[Saved data entries]

------------------------------------------------------------------------

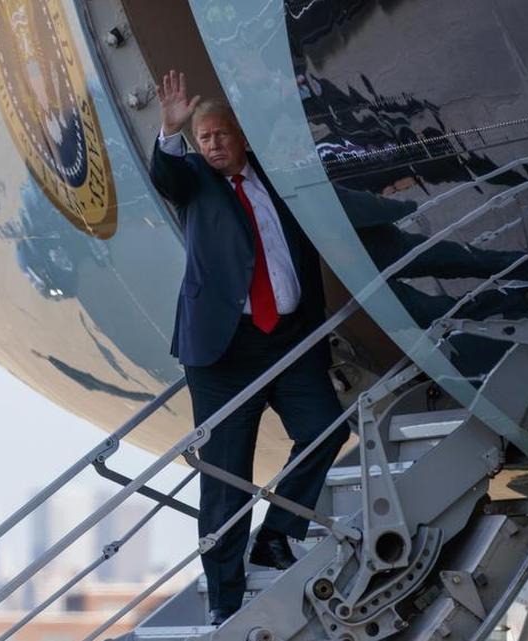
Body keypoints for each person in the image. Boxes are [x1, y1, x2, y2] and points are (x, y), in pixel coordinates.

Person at [149, 70, 349, 625]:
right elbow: (166, 175)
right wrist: (170, 131)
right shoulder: (192, 178)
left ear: (241, 137)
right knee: (226, 474)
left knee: (327, 428)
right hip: (223, 353)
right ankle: (224, 599)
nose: (211, 145)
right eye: (203, 137)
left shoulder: (272, 177)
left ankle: (278, 533)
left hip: (288, 341)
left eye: (219, 135)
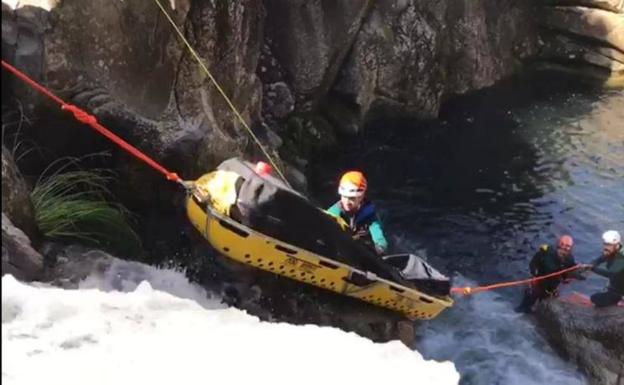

------------------------------------------------------------------------

PROBLEM - Report all lines of the data above that include the string "right".

TASK RESULT -
right elbow: (166, 175)
right wrist: (170, 131)
right shoulder: (192, 178)
right knee: (226, 474)
right hip: (223, 353)
right ankle: (224, 599)
right eye: (203, 137)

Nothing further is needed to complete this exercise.